Where did you get the idea that a knot cuts a line's rating in half? From wikipedia (so you know it has to be true):

> Most common knots' efficiency ranges between forty and eighty percent.


See also How To Tie Knots and Hitches.


----------



## DrPinto (Feb 22, 2010)

I was told at the start that I couldn't use a ladder because it was "too dangerous"! I have 12 ellipsoidals that I NEED to aim. I'm still trying to get a maintenance person to help.

Why does it seem like the auditorium is the most screwed up place in a building?


----------



## Syphilis (Feb 22, 2010)

In my school the official rule is that students cannot be off the ground more than 15 feet. Yes, as if we're going to abide by that one.


----------



## Chris15 (Feb 23, 2010)

Syphilis said:


> In my school the official rule is that students cannot be off the ground more than 15 feet. Yes, as if we're going to abide by that one.



Here it's 1.8 metres... (Properly handrailed balconies and such are of course not subject to that, but up a ladder, etc. it's 1.8m...


----------



## DrPinto (Feb 24, 2010)

Wow. I notified management about the tie line hanging problem on Friday and when I came back Tuesday, they had installed chains on all the legs. I was impressed.


----------



## Piper (Feb 27, 2010)

DrPinto said:


> I was told at the start that I couldn't use a ladder because it was "too dangerous"! I have 12 ellipsoidals that I NEED to aim. I'm still trying to get a maintenance person to help.
> 
> Why does it seem like the auditorium is the most screwed up place in a building?

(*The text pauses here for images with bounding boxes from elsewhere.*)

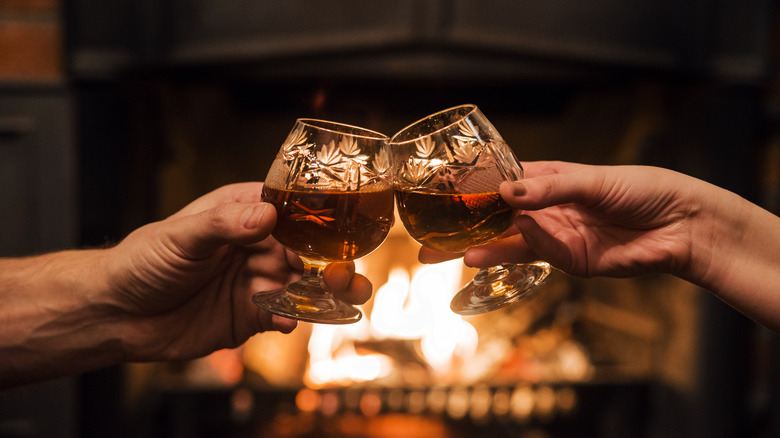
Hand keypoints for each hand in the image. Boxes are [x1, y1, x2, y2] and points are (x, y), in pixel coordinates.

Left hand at [103, 182, 371, 361]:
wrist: (118, 316)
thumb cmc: (142, 262)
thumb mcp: (181, 236)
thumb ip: (224, 224)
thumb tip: (266, 214)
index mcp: (242, 213)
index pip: (290, 208)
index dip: (319, 217)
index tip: (342, 226)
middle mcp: (256, 245)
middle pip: (307, 249)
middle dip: (331, 259)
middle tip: (346, 271)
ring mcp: (256, 281)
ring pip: (303, 284)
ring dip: (326, 291)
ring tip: (347, 294)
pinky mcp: (251, 315)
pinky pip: (285, 314)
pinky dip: (295, 318)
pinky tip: (290, 321)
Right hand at [458, 161, 699, 277]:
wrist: (681, 225)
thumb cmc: (642, 189)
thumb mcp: (593, 180)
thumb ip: (549, 188)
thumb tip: (506, 192)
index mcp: (548, 181)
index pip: (500, 184)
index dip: (470, 191)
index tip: (438, 194)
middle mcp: (546, 210)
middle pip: (495, 221)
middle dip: (462, 230)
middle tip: (425, 240)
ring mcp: (557, 238)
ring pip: (508, 244)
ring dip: (478, 249)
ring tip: (448, 253)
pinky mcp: (571, 263)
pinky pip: (539, 255)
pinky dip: (518, 248)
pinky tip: (493, 245)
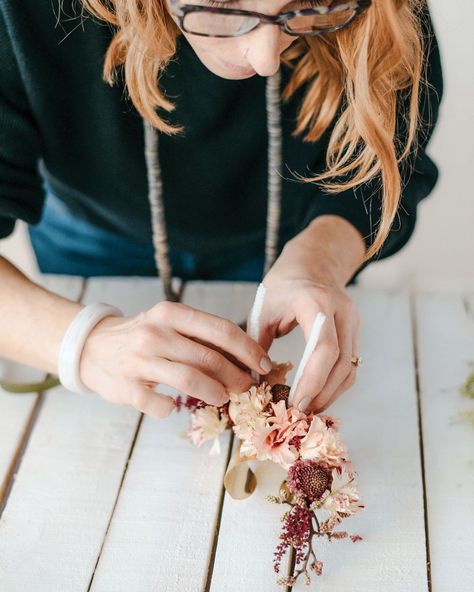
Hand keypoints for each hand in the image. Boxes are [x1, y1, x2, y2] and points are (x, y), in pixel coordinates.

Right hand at [79, 301, 272, 418]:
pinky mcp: (125, 387)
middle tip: (248, 387)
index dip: (248, 349)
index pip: (221, 330)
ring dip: (215, 392)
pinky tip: (174, 406)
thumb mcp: (170, 324)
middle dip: (237, 375)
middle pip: (209, 357)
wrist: (91, 346)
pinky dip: (172, 408)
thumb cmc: (143, 336)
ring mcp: (138, 360)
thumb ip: (201, 337)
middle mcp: (155, 332)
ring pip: (189, 380)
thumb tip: (246, 357)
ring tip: (223, 398)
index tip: (264, 364)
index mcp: (171, 313)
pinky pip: (159, 405)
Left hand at [254, 238, 361, 414]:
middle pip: (342, 363)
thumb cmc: (284, 284)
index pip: (324, 348)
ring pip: (350, 368)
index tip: (296, 403)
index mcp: (316, 302)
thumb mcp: (264, 309)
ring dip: (331, 393)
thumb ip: (258, 344)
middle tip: (300, 414)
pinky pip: (350, 364)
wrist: (313, 263)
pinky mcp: (355, 332)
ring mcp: (353, 322)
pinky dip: (335, 384)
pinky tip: (318, 395)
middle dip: (322, 393)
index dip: (312, 380)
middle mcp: (341, 312)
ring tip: (308, 410)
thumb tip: (253, 383)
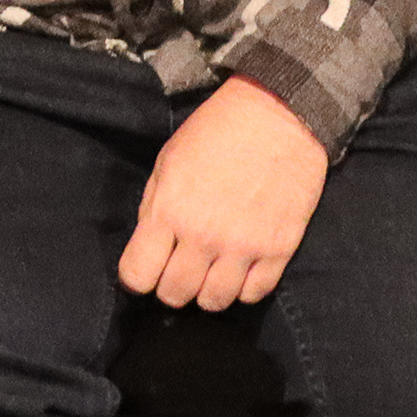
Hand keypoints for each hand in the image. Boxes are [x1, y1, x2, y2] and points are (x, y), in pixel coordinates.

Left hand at [117, 75, 326, 312]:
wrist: (278, 114)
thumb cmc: (216, 131)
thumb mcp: (169, 160)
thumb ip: (155, 207)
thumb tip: (151, 247)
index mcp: (169, 210)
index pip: (137, 275)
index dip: (137, 277)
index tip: (146, 269)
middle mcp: (204, 236)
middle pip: (175, 294)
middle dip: (170, 287)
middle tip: (179, 270)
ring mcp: (244, 246)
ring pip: (214, 303)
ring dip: (207, 292)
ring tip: (210, 272)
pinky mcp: (279, 249)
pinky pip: (254, 294)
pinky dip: (243, 288)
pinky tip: (240, 269)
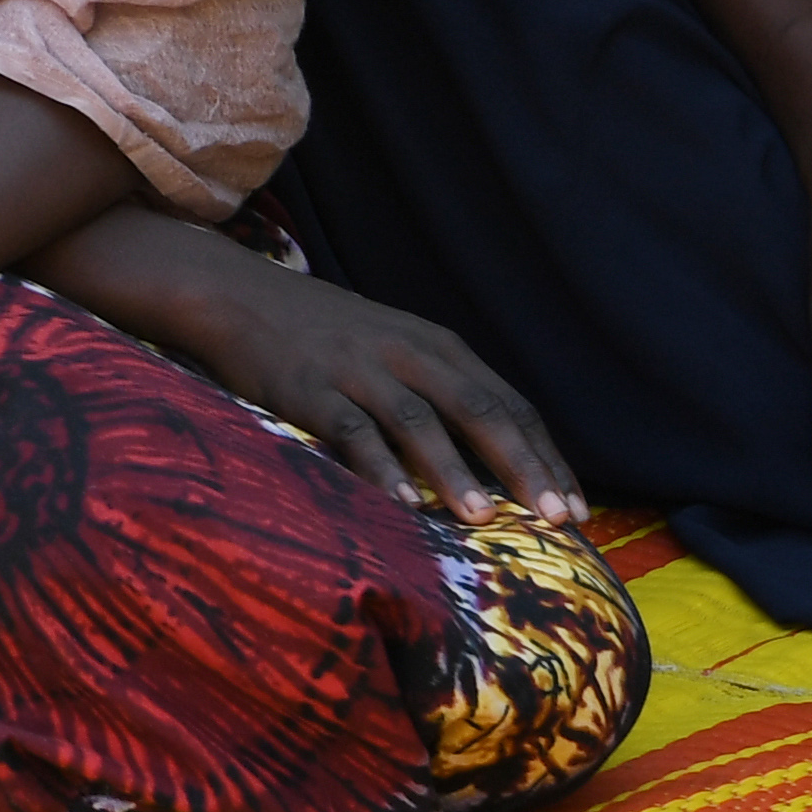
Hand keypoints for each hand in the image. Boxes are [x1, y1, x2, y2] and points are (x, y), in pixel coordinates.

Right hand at [153, 252, 581, 521]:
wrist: (235, 293)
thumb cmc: (322, 334)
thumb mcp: (392, 347)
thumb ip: (438, 392)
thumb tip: (494, 462)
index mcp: (435, 345)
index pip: (508, 402)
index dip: (545, 455)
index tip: (576, 507)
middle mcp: (405, 352)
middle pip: (479, 409)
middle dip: (522, 465)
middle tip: (556, 518)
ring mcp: (356, 368)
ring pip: (419, 420)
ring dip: (455, 470)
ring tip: (486, 518)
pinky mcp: (308, 386)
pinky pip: (351, 429)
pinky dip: (378, 465)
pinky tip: (400, 502)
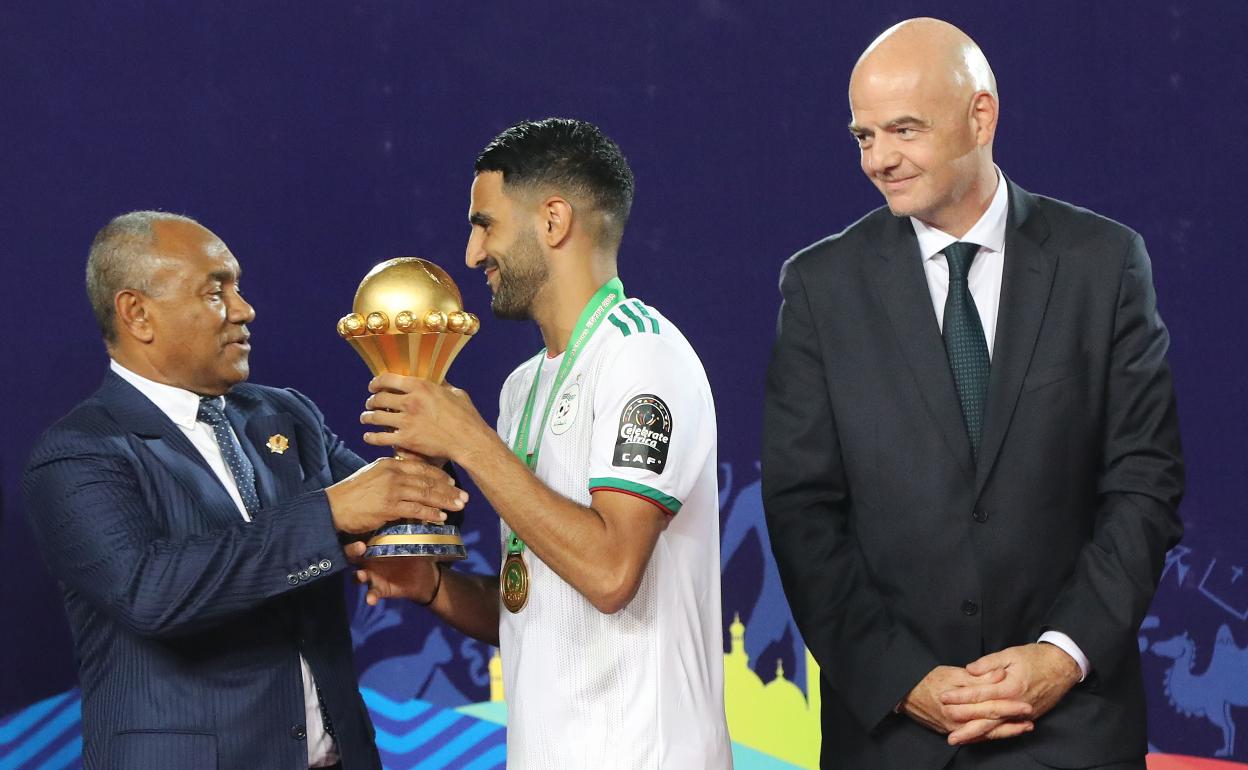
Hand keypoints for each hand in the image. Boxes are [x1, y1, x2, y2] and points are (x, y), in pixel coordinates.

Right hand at [325, 456, 466, 533]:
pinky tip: (441, 517)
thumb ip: (392, 474)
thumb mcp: (373, 475)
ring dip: (445, 501)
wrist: (333, 507)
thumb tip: (411, 479)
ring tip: (458, 506)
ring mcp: (391, 489)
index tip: (453, 482)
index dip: (440, 475)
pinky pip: (415, 510)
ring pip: (425, 494)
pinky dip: (430, 514)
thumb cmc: (353, 494)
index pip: (422, 466)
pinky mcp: (388, 506)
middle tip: (464, 497)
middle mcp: (393, 473)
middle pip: (428, 480)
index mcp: (390, 463)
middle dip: (449, 489)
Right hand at [345, 541, 440, 605]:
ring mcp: (373, 576)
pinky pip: (372, 594)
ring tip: (361, 575)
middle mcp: (370, 561)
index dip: (358, 536)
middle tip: (359, 549)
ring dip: (358, 576)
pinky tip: (371, 599)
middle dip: (351, 552)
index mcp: (375, 547)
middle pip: (353, 557)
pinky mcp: (380, 590)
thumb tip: (409, 517)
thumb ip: (405, 533)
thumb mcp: (411, 543)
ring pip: (359, 576)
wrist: (425, 577)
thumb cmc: (415, 555)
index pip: (361, 540)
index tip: (361, 533)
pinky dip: (370, 597)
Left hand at [361, 374, 490, 463]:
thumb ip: (441, 385)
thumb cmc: (466, 417)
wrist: (469, 441)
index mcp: (421, 386)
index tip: (373, 386)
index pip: (388, 379)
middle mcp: (411, 401)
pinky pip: (380, 438)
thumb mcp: (455, 393)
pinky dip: (371, 437)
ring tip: (365, 419)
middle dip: (371, 401)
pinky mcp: (406, 440)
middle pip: (379, 398)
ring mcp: (407, 421)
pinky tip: (368, 436)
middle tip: (370, 404)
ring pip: (376, 417)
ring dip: (367, 417)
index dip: (376, 382)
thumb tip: (437, 378)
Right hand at [902, 665, 1032, 742]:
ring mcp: (955, 729)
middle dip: (1012, 722)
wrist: (904, 694)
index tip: (1026, 705)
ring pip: (985, 732)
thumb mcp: (953, 673)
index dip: (1010, 706)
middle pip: (991, 722)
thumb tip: (1000, 675)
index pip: (990, 706)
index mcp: (960, 703)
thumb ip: (978, 677)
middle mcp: (958, 720)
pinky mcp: (951, 732)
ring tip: (1024, 728)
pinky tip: (1003, 732)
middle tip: (1031, 719)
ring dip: (1006, 731)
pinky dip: (991, 735)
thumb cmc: (928, 680)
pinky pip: (975, 736)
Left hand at [940, 642, 1081, 743]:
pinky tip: (980, 737)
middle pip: (986, 717)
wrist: (1062, 667)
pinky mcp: (1028, 717)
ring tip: (960, 739)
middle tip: (948, 733)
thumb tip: (969, 670)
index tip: (944, 698)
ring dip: (977, 735)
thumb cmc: (1035, 658)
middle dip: (965, 725)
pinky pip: (1007, 728)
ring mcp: (1023, 713)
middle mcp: (1016, 703)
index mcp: (1009, 686)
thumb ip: (989, 663)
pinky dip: (992, 734)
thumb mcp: (1011, 654)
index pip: (980, 694)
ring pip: (996, 727)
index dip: (960, 697)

thats the rule in my school to, the trick is dont let anyone know... thats why i've hotwired my schools hydraulic lift so it doesn't need a key, and i always close the curtains before starting work


----------



## bull (Feb 28, 2010)

Um, we have no such rule at my school, I have been as high as 62 feet. Which is our roof, which has about 2 foot walls...


----------